With situations like the massive Windows 10 spring update, Jamgotchian remains cautious of the unknown. The IT executive says he’d rather keep things low-risk and take his time with a significant update, rather than launching it hastily.

"We give ourselves an additional 30 days from the update’s release," Jamgotchian says. "But in the meantime, we can do testing, and if there’s a problem that happens with the test machines, we will defer further until we can sort it out."

Jamgotchian says that he’s never been too overzealous when advising clients on updates; however, he says that, after this last spring update, he’s become even more cautious than ever. He credits this to encountering more problems with updates at client sites in recent years, which he attributes to Microsoft disbanding their secure development lifecycle group.

"I’ve definitely noticed a change since they put updates back into their development teams, rather than have a separate team that manages the security development lifecycle, [which] was the pinnacle when they were first putting out Windows XP Service Pack 2; that started the process, and the process was putting out quality updates," Jamgotchian says.

Bottom Line

Even though Windows updates can pose risks, they, of course, can still be beneficial and feature-rich, which helps businesses run on a higher level. Thus, updating can be very tempting. But waiting will be worth it, as time will be saved on the front end.

"The idea is to keep the updates going, but we are a little more conservative in taking more time so that things don’t go sideways when we deploy it," Jamgotchian says. "The best advice I can offer is to use the tools that are available to you, and be smart about it. For instance, if you are going on vacation, it might not be the best idea to do rollouts during that week."

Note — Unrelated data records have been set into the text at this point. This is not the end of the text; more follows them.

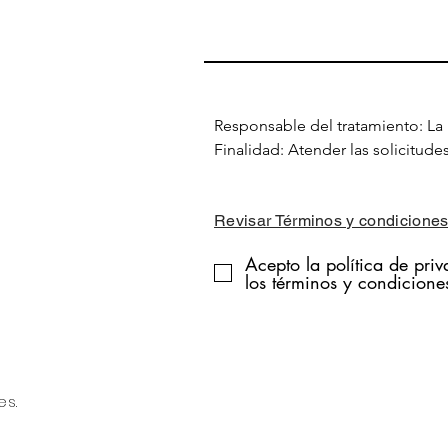
Responsable del tratamiento: La 
Finalidad: Atender las solicitude
a través de la web.

Legitimación: Consentimiento del
Revisar Términos y condicione
Destinatarios: No se cederán dato
obligación legal o en el supuest
Acepto la política de pri
necesario para atender su solicitu
los términos y condicione
Derechos: Podrá ejercer los dere
rectificación, supresión y oposici
del tratamiento, portabilidad de 
es.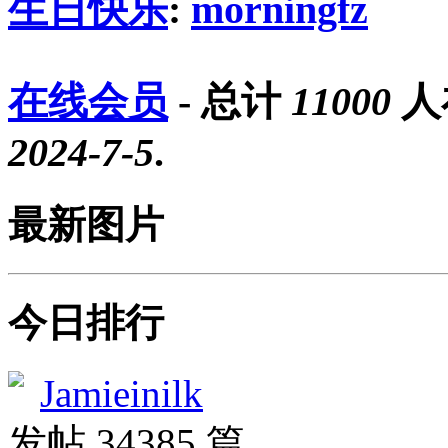
生日快乐
:
morningfz
在线会员
- 总计
11000
人
2024-7-5
.
最新图片
今日排行
Jamieinilk
发帖 34385 篇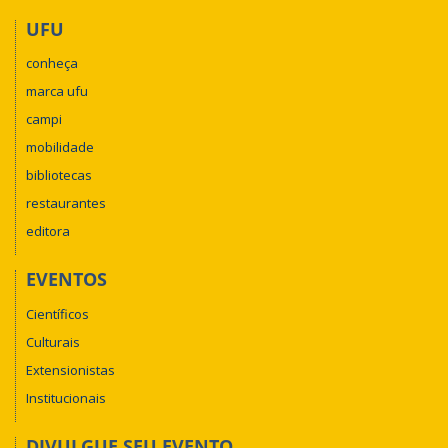
UFU
conheça
marca ufu
campi
mobilidade
bibliotecas
restaurantes
editora
EVENTOS
Científicos
Culturais
Extensionistas
Institucionais
DIVULGUE SEU EVENTO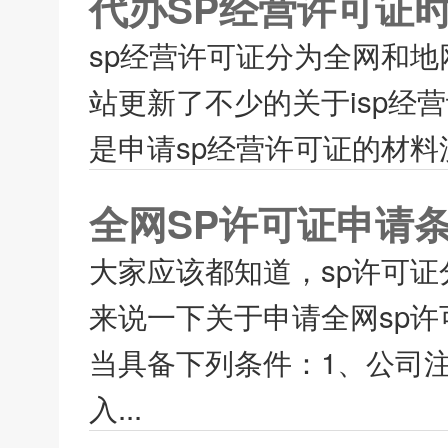
代办SP经营许可证
sp经营许可证分为全网和地
站更新了不少的关于isp
是申请sp经营许可证的材料
全网SP许可证申请
大家应该都知道，sp许可证
来说一下关于申请全网sp许
当具备下列条件：1、公司注
入...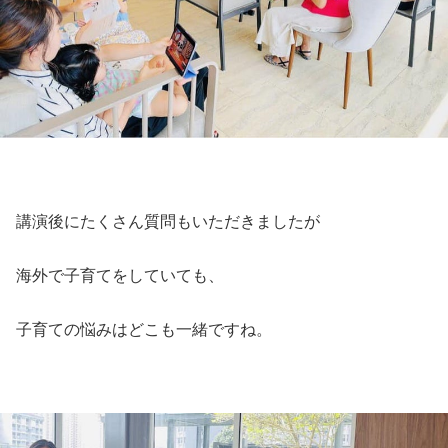
講演後にたくさん質問もいただきましたが
海外で子育てをしていても、
子育ての悩みはどこも一緒ですね。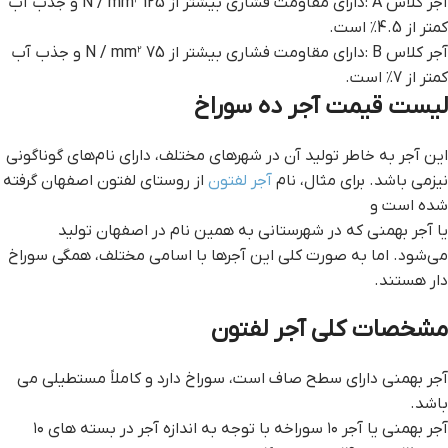
آجر کلاس A :دارای مقاومت فشاری بیشتر از 125 N / mm² و جذب آب
کمتر از 4.5٪ است.
آجر کلاس B :دارای مقاومت فشاری بیشتر از 75 N / mm² و جذب آب
کمتر از 7٪ است.
ليست قيمت آجر ده سوراخ
این آجر به خاطر تولید آن در شهرهای مختلف، دارای نام‌های گوناگونی
نیزمی باشد. برای مثال، نام
آجر لفتون
از روستای لفتون اصفهان گرفته
شده است و
یا آجر بهمنی که در شهرستانی به همین نام در اصفهان تولید
می‌شود. اما به صورت کلی این آجرها با اسامی مختلف، همگی سوراخ‌
دار هستند.
مشخصات کلی آجر لفتون
آجر بهمنی دارای سطح صاف است، سوراخ ‌دارد و کاملاً مستطیلی می
باشد.
آجر بهمنی یا آجر ۱۰ سوراخه با توجه به اندازه آجر در بسته های ۱۰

Verlezza offers the same sentiments as Jamgotchian, saying that with updates — especially significant ones — the best thing to do is to guide the client to the point where a new Windows build won’t cause any major disruptions or outages within their business.

"There are a lot of ‘wants’ and a lot of ‘needs’ that we find. We very seldom see anyone that [actually] needs to update, but many ‘want’ to," he says. "Our job as IT professionals is to advise and direct, and we will always do what the client requests, as long as it isn’t going to adversely affect their business. If a client insists, we still test and make sure everything works with all of the moving parts. The last thing you want to have is a situation in a busy doctor’s office on a Monday morning where they can’t get into their EMR system to check patients in."